== INPUT DATA ==

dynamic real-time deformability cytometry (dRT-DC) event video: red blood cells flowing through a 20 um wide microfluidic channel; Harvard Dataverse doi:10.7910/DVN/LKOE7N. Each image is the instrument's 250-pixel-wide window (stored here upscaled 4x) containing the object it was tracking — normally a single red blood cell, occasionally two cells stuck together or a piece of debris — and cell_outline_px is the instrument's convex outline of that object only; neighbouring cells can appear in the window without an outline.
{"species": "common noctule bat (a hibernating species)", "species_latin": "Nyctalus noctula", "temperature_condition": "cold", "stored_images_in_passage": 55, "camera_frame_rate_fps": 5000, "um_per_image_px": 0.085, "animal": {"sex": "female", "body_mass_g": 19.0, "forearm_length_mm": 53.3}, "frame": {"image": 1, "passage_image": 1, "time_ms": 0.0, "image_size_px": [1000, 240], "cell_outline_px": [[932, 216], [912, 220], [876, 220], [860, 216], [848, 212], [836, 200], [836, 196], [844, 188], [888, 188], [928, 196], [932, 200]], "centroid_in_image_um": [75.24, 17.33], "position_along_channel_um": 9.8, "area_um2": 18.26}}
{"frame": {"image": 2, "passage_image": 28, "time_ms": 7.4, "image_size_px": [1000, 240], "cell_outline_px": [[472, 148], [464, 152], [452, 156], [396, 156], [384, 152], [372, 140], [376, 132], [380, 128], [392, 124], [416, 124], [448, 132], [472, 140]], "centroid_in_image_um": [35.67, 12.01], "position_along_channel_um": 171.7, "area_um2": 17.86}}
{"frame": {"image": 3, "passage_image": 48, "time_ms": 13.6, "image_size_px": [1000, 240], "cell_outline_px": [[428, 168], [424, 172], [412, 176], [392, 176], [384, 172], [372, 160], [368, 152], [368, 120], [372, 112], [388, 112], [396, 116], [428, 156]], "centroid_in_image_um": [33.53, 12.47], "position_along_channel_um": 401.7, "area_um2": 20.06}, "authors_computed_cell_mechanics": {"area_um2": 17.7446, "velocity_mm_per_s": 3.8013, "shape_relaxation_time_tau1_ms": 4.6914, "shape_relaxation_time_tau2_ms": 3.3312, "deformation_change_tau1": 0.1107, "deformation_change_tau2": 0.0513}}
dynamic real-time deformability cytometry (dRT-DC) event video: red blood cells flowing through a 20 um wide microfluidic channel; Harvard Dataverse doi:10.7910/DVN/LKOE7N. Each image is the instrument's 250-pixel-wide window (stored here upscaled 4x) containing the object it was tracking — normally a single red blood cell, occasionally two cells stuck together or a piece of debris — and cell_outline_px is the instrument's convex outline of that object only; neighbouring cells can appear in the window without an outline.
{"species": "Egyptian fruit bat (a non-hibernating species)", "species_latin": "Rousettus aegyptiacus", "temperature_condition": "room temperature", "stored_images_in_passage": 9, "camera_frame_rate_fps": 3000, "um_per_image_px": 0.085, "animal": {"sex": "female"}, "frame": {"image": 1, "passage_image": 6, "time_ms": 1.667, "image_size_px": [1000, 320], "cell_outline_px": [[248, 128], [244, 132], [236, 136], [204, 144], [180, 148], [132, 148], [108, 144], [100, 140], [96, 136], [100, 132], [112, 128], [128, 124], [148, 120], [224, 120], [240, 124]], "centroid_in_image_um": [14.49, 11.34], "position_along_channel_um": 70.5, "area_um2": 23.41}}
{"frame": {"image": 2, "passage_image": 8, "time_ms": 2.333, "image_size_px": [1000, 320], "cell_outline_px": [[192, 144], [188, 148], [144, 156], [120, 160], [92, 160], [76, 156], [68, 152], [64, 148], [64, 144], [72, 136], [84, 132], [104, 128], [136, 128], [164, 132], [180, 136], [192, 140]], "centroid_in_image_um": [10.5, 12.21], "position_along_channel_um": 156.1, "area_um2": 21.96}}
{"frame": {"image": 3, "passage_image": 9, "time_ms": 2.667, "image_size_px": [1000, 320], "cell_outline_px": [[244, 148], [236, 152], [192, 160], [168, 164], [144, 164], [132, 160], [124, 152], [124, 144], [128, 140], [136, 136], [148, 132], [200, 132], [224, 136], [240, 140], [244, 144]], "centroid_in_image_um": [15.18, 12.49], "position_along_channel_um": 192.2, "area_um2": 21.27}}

===

WORK TO COMPLETE:
Transcribe all entries exactly as they are given.

ANSWER IN FULL:
dynamic real-time deformability cytometry (dRT-DC) event video: red blood cells flowing through a 20 um wide microfluidic channel; Harvard Dataverse doi:10.7910/DVN/LKOE7N. Each image is the instrument's 250-pixel-wide window (stored here upscaled 4x) containing the object it was tracking — normally a single red blood cell, occasionally two cells stuck together or a piece of debris — and cell_outline_px is the instrument's convex outline of that object only; neighbouring cells can appear in the window without an outline.
{"species": "common noctule bat (a hibernating species)", "species_latin": "Nyctalus noctula", "temperature_condition": "cold", "stored_images_in_passage": 55, "camera_frame_rate_fps": 5000, "um_per_image_px": 0.085, "animal": {"sex": "female", "body_mass_g": 19.0, "forearm_length_mm": 53.3}, "frame": {"image": 1, "passage_image": 1, "time_ms": 0.0, "image_size_px": [1000, 240], "cell_outline_px": [[932, 216], [912, 220], [876, 220], [860, 216], [848, 212], [836, 200], [836, 196], [844, 188], [888, 188], [928, 196], [932, 200]], "centroid_in_image_um": [75.24, 17.33], "position_along_channel_um": 9.8, "area_um2": 18.26}}
{"frame": {"image": 2, "passage_image": 28, "time_ms": 7.4, "image_size_px": [1000, 240], "cell_outline_px": [[472, 148], [464, 152], [452, 156], [396, 156], [384, 152], [372, 140], [376, 132], [380, 128], [392, 124], [416, 124], [448, 132], [472, 140]], "centroid_in_image_um": [35.67, 12.01], "position_along_channel_um": 171.7, "area_um2": 17.86}}
{"frame": {"image": 3, "passage_image": 48, "time_ms": 13.6, "image_size_px": [1000, 240], "cell_outline_px": [[428, 168], [424, 172], [412, 176], [392, 176], [384, 172], [372, 160], [368, 152], [368, 120], [372, 112], [388, 112], [396, 116], [428, 156]], "centroid_in_image_um": [33.53, 12.47], "position_along_channel_um": 401.7, "area_um2": 20.06}, "authors_computed_cell_mechanics": {"area_um2": 17.7446, "velocity_mm_per_s": 3.8013, "shape_relaxation_time_tau1_ms": 4.6914, "shape_relaxation_time_tau2_ms": 3.3312, "deformation_change_tau1": 0.1107, "deformation_change_tau2": 0.0513}}
dynamic real-time deformability cytometry (dRT-DC) event video: red blood cells flowing through a 20 um wide microfluidic channel; Harvard Dataverse doi:10.7910/DVN/LKOE7N. Each image is the instrument's 250-pixel-wide window (stored here upscaled 4x) containing the object it was tracking — normally a single red blood cell, occasionally two cells stuck together or a piece of debris — and cell_outline_px is the instrument's convex outline of that object only; neighbouring cells can appear in the window without an outline.
{"species": "Egyptian fruit bat (a non-hibernating species)", "species_latin": "Rousettus aegyptiacus", "temperature_condition": "room temperature", "stored_images_in_passage": 9, "camera_frame_rate_fps": 3000, "um_per_image_px": 0.085, "animal": {"sex": "female"}, "frame": {"image": 1, "passage_image": 6, "time_ms": 1.667, "image_size_px": [1000, 320], "cell_outline_px": [[248, 128], [244, 132], [236, 136], [204, 144], [180, 148], [132, 148], [108, 144], [100, 140], [96, 136], [100, 132], [112, 128], [128, 124], [148, 120], [224, 120], [240, 124]], "centroid_in_image_um": [14.49, 11.34], "position_along_channel_um": 70.5, "area_um2": 23.41}}
{"frame": {"image": 2, "passage_image": 8, "time_ms": 2.333, "image_size_px": [1000, 320], "cell_outline_px": [[192, 144], [188, 148], [144, 156], [120, 160], [92, 160], [76, 156], [68, 152], [64, 148], [64, 144], [72, 136], [84, 132], [104, 128], [136, 128], [164, 132], [180, 136], [192, 140]], "centroid_in_image_um": [10.5, 12.21], "position_along_channel_um": 156.1, "area_um2": 21.96}}
{"frame": {"image": 3, "passage_image": 9, "time_ms": 2.667, "image_size_px": [1000, 320], "cell_outline_px": [[244, 148], [236, 152], [192, 160], [168, 164], [144, 164], [132, 160], [124, 152], [124, 144], [128, 140], [136, 136], [148, 132], [200, 132], [224, 136], [240, 140], [244, 144]], "centroid_in_image_um": [15.18, 12.49], "position_along_channel_um": 192.2, "area_um2": 21.27}}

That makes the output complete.